- Hamilton in A Man, a Woman, and a Bank (1979)
- Born: Leigh Hiene December 20, 1949 Auckland, New Zealand
- Died: September 8, 2012 (aged 62) Santa Monica, California, U.S.
- Occupation: Actress
- Children: 1

= Leigh Hamilton =

American actress

Leigh Hamilton (December 20, 1949 – September 8, 2012) was a New Zealand-born American actress and art gallery owner.

Hamilton was born in Auckland, New Zealand, on December 20, 1949, to parents, Colleen and Derek Hiene. She moved to the United States to pursue acting.
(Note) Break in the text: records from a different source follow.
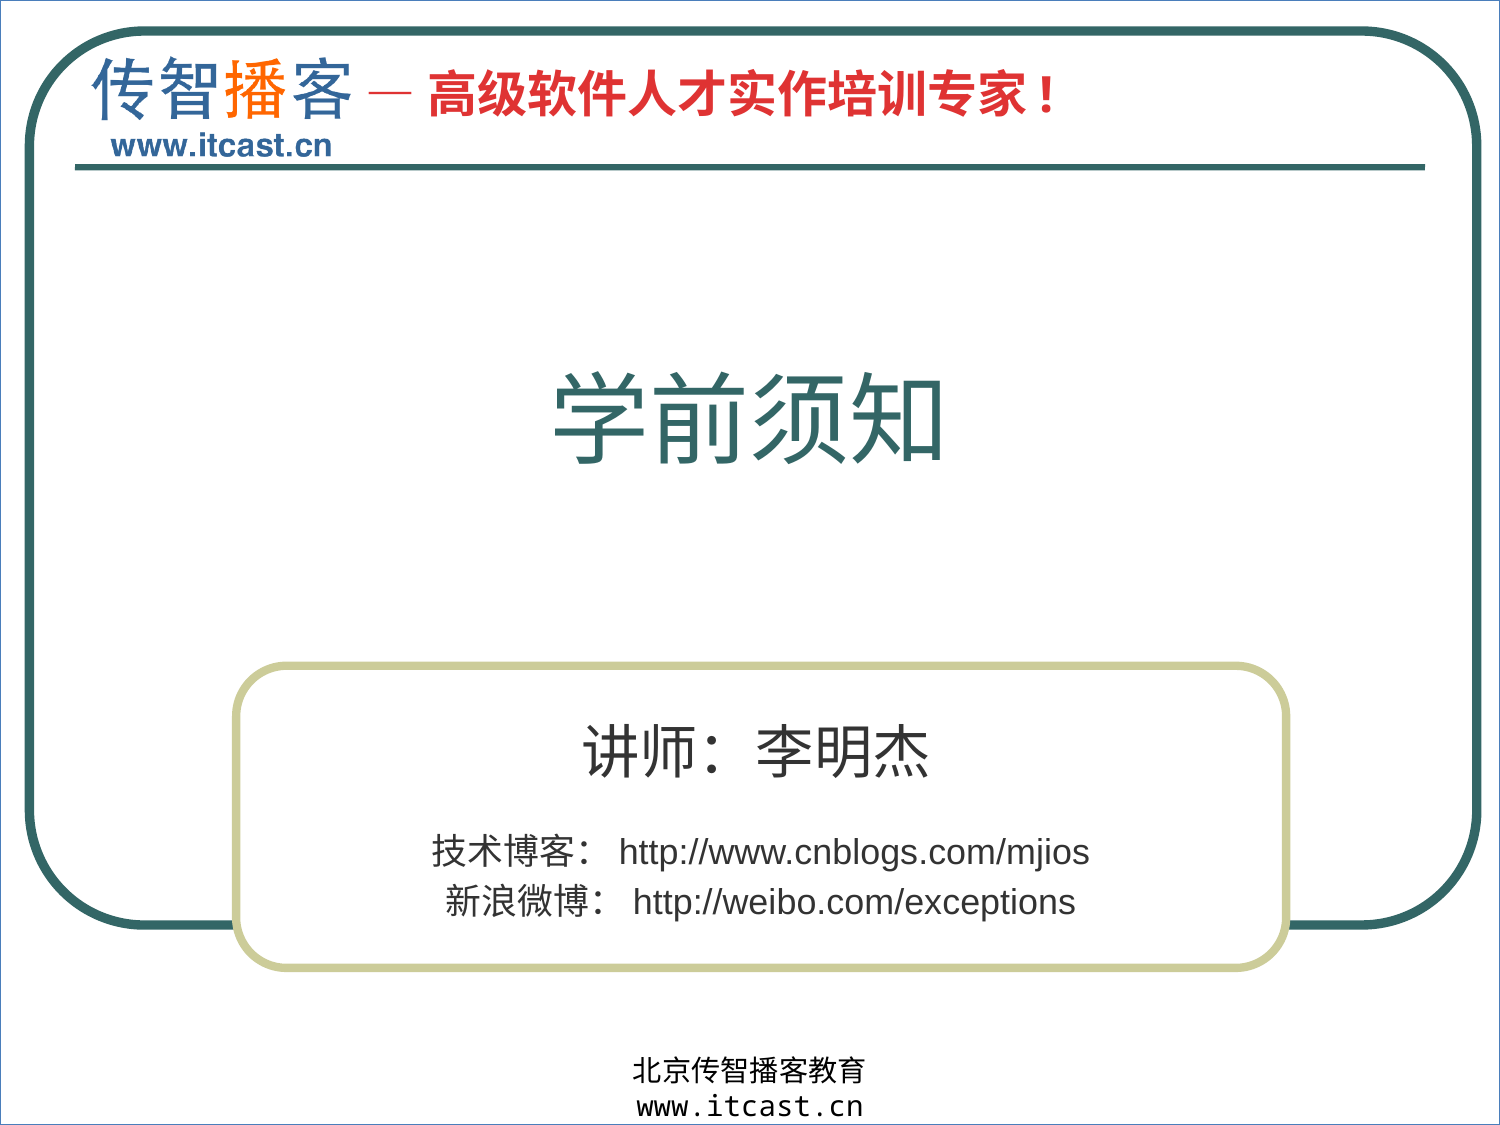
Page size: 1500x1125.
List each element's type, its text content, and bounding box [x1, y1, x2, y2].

picture [91, 56, 351, 157]
subtitle 讲师：李明杰 [231, 680, 1282, 821]
title 学前须知 [112, 167, 1388, 666]
list 技术博客：http://www.cnblogs.com/mjios 新浪微博：http://weibo.com/exceptions [236, 820, 1287, 930]
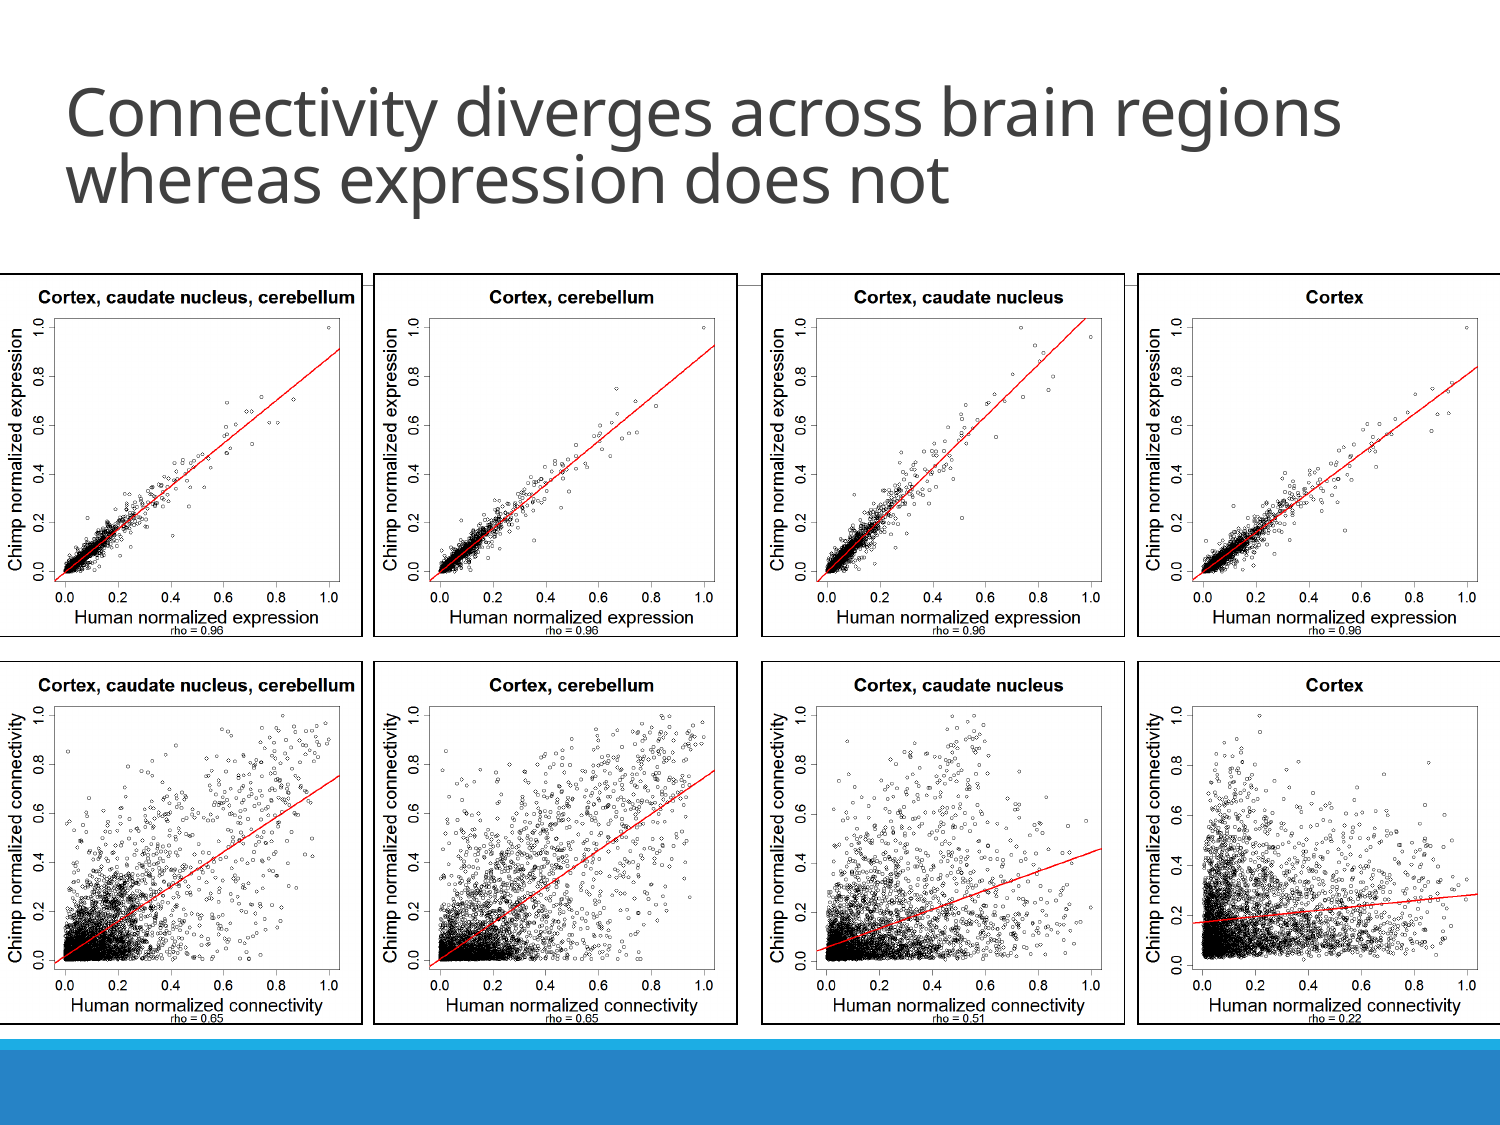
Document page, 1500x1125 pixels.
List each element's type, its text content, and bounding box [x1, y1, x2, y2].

title Connectivity diverges across brain regions whereas expression does not [50, 24, 1450, 225]
picture [761, 274, 1125, 637]
picture [0, 274, 362, 637]
picture [1137, 274, 1500, 637]
picture [374, 274, 737, 637]
picture [1137, 661, 1500, 1024]
picture [374, 661, 737, 1024]
picture [0, 661, 362, 1024]
picture [761, 661, 1125, 1024]
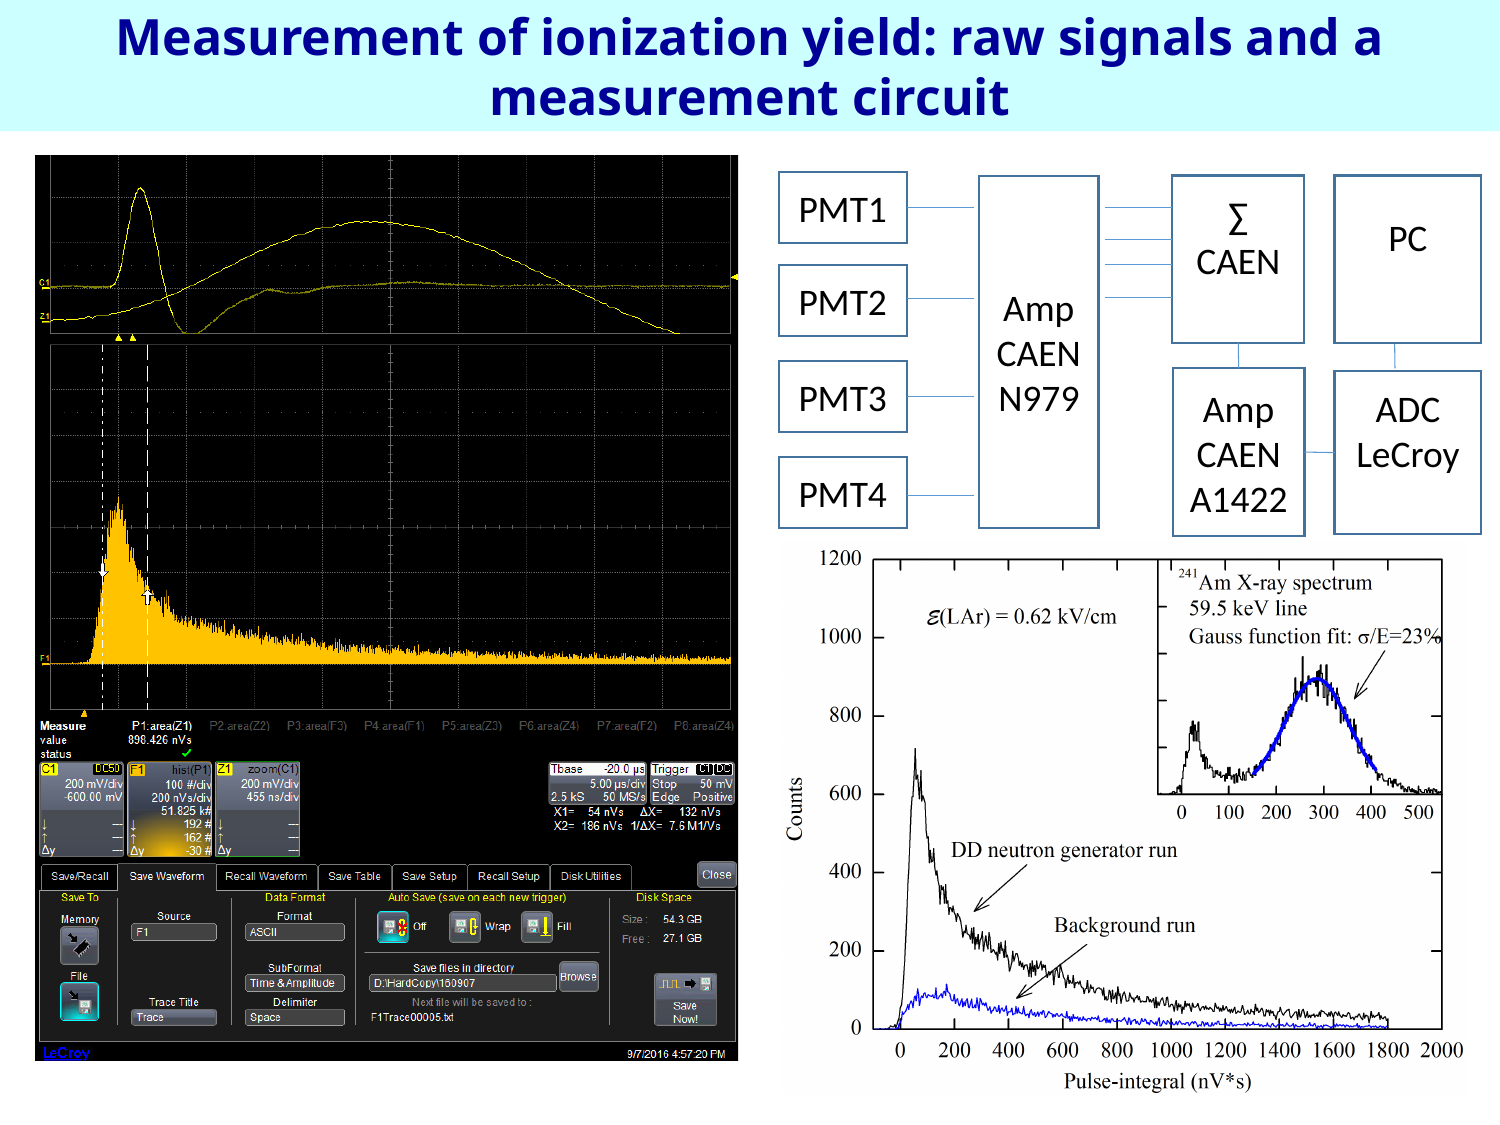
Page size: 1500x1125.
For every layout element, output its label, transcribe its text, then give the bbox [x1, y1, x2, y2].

text_box PMT1 [778, 171, 908, 244]
text_box Measurement of ionization yield: raw signals and a measurement circuit [0, 0, 1500, 132]
text_box Amp CAEN N979 [978, 175, 1100, 529]
text_box Amp CAEN A1422 [1172, 367, 1306, 537]
text_box PMT2 [778, 264, 908, 337]
text_box PC [1333, 174, 1482, 344]
picture [778, 541, 1468, 1096]
text_box PMT4 [778, 456, 908, 529]
text_box PMT3 [778, 360, 908, 433]
picture [34, 155, 739, 1125]
text_box ∑ CAEN [1171, 174, 1305, 344]
text_box ADC LeCroy [1333, 370, 1482, 535]
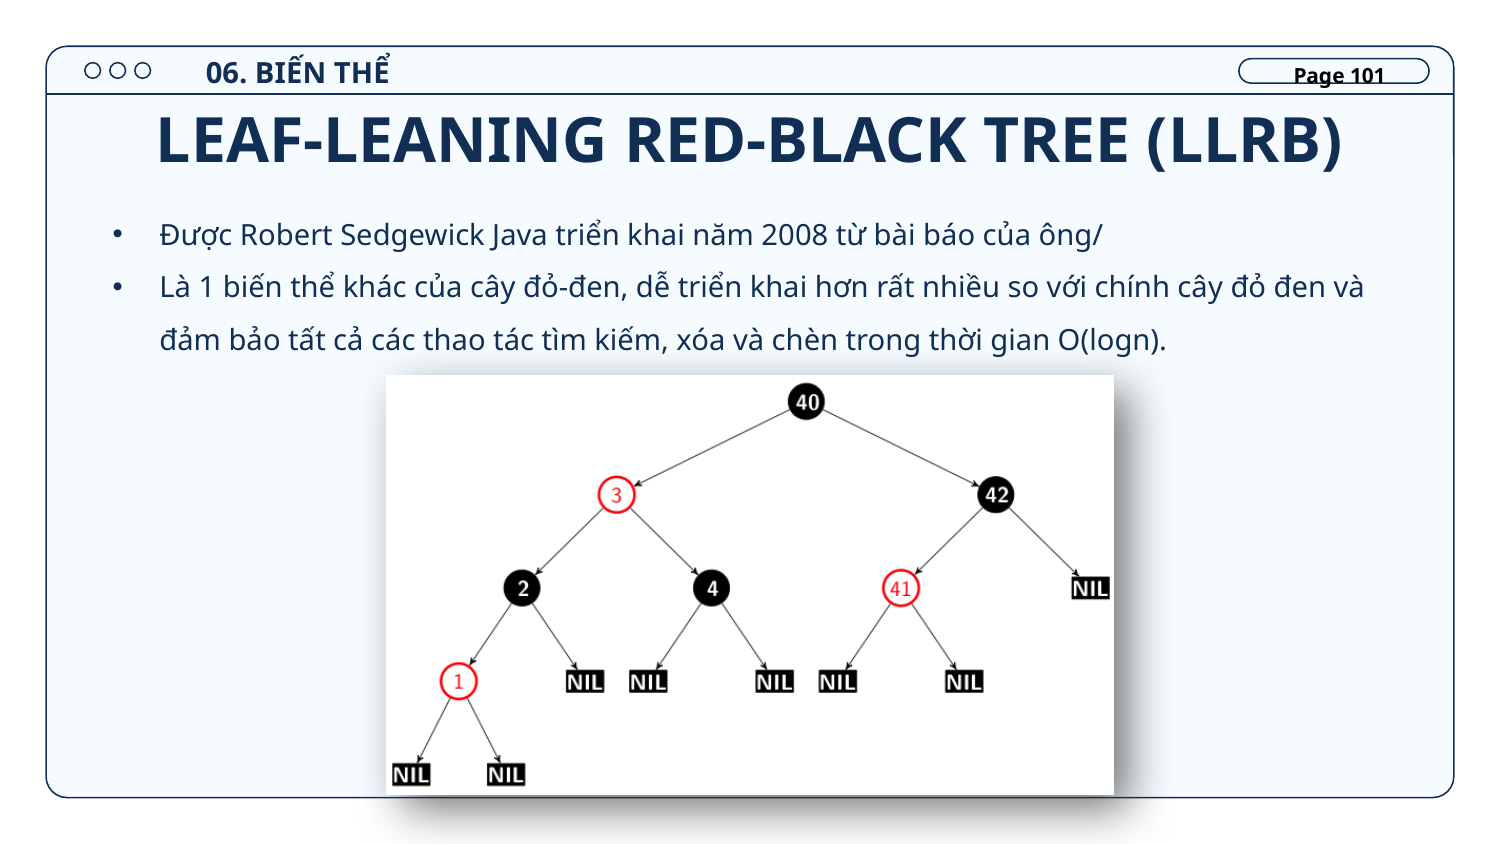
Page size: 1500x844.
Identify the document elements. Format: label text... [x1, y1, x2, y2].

text_box 06. BIẾN THỂ [160, 39, 436, 109]
subtitle Được Robert Sedgewick Java triển khai năm 2008 từ bài báo của ông/ Là 1 biến thể khác của cây đỏ-đen, dễ triển khai hơn rất nhiều so với chính cây đỏ đen và đảm bảo tất cả các thao tác tìm kiếm, xóa và chèn trong thời gian O(logn). [97, 183, 1404, 376]
picture [386, 375, 1114, 795]
text_box Page 101 [1278, 55, 1406, 96]
title LEAF-LEANING RED-BLACK TREE (LLRB) [56, 85, 1444, 180]
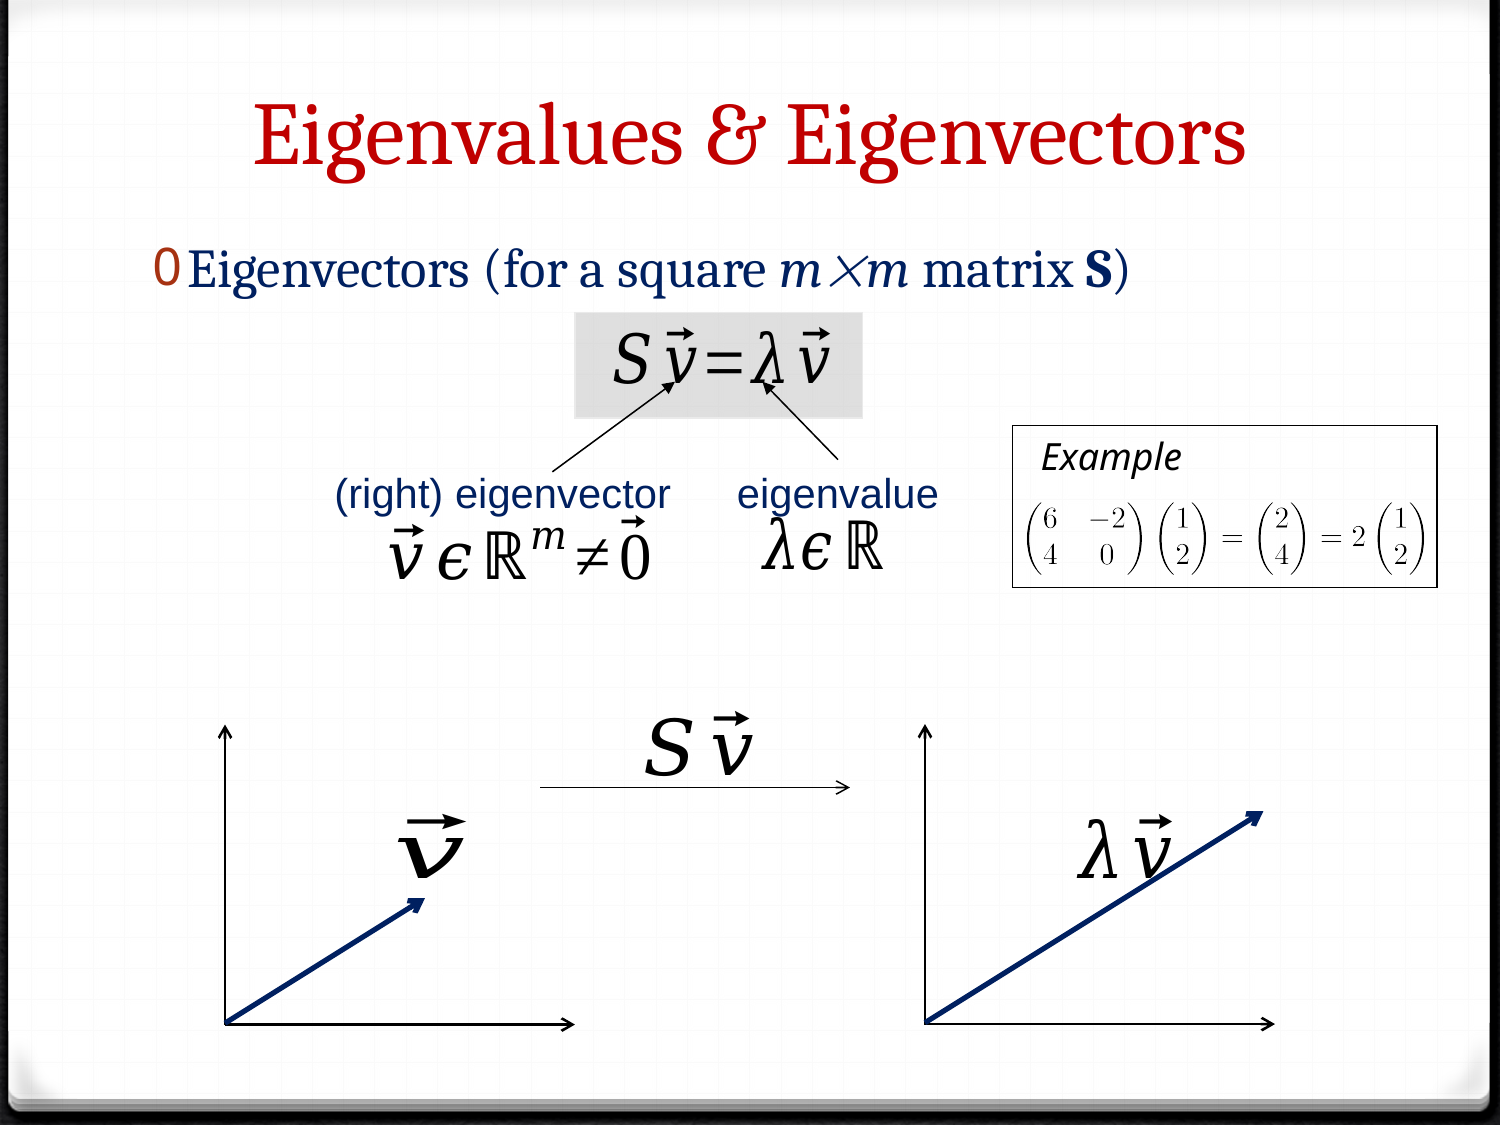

She began her career with small television roles during the 1970s, including parts on Kojak, The Mod Squad, Baretta, Banyon, and McMillan & Wife.

Hamilton co-starred in several films from the 1970s to the 1990s, including A Man, a Woman, and a Bank in 1979, Forced Vengeance in 1982, and Gas Food Lodging in 1992. She was also cast in smaller parts 1987's P.K. and the Kid and Hocus Pocus, a 1993 Halloween-themed comedic film starring Sarah Jessica Parker, Bette Midler, and Kathy Najimy.

In 1994, Hamilton opened the Hamilton Galleries in the Pacific Palisades, Los Angeles, and simultaneously left acting to focus on her art business. She represented California-based artists, including Brooke Adams, who had co-starred with Hamilton in A Man, a Woman, and a Bank and Gas Food Lodging. The Hamilton Galleries are now located on Ocean Avenue in Santa Monica, California, as of 2012.

Leigh Hamilton died at Saint John's Health Center in Santa Monica, California, on September 8, 2012, at age 62.